The picture looks blue, but the posies are more accurately purple. I happen to LOVE purple flowers. As Miss Shug once said, "I think it pisses God off when you walk by the color purple in a field and don't notice it. " So I try to notice it every chance I get.

Have a lovely weekend.

Wednesday, June 03, 2009

NEWSWORTHY NEEDLE NEWS

For all my Chicago and Northern Illinois friends, I have big news. Extraordinary news!

Loopy Yarns, (47 West Polk Street in the Dearborn Station) has just started carrying Signature Needles!
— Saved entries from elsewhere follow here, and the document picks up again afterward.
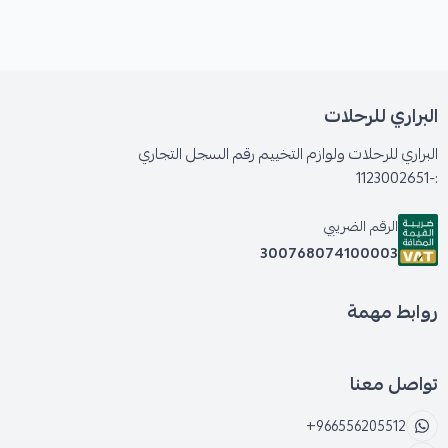
البراري للرحلات
البراري للرحلات ولوازم التخييم رقم السجل التجاري
:-1123002651
الرقم الضريبي
300768074100003
روابط مهمة
تواصل معنا
+966556205512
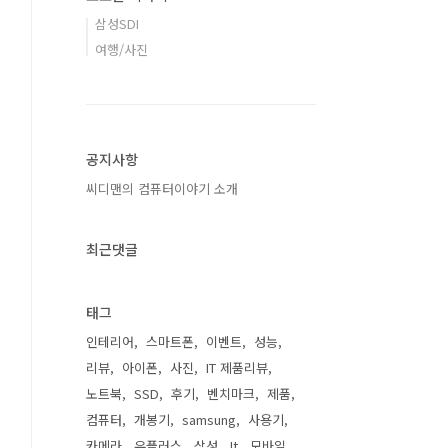
삼성SDI
여행/사진
공지사항
씨디맨의 컴퓨터이야기 소개
최근댓글
태그
인테리어
스마트폰
이벤트
성능
리뷰
아이폰
사진
IT 제품리뷰
노트북
SSD
후기
벤치마크
제품
컴퓨터
개봉기
samsung
사용기
카메라
유플러스
삼성
It
모바일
Since I purchased my first pair, I have become so attached to them that I passed on a lace project because I couldn't use the Signature needles for it. The quality is absolutely unrivaled.

I am extra excited because Loopy is the only shop in Chicago to carry the needles and they did it, in part, because I told them how much people will fall in love with them.

I plan to pick up a pair of 7-inch size 5 stiletto tips when I go to Loopy again. And I think you should go in and do the same! Tell them I sent you. And while you are there, ask to see their $9.00 a ball alpaca lace yarn. A very economical, soft, beautiful yarn perfect for your next shawl!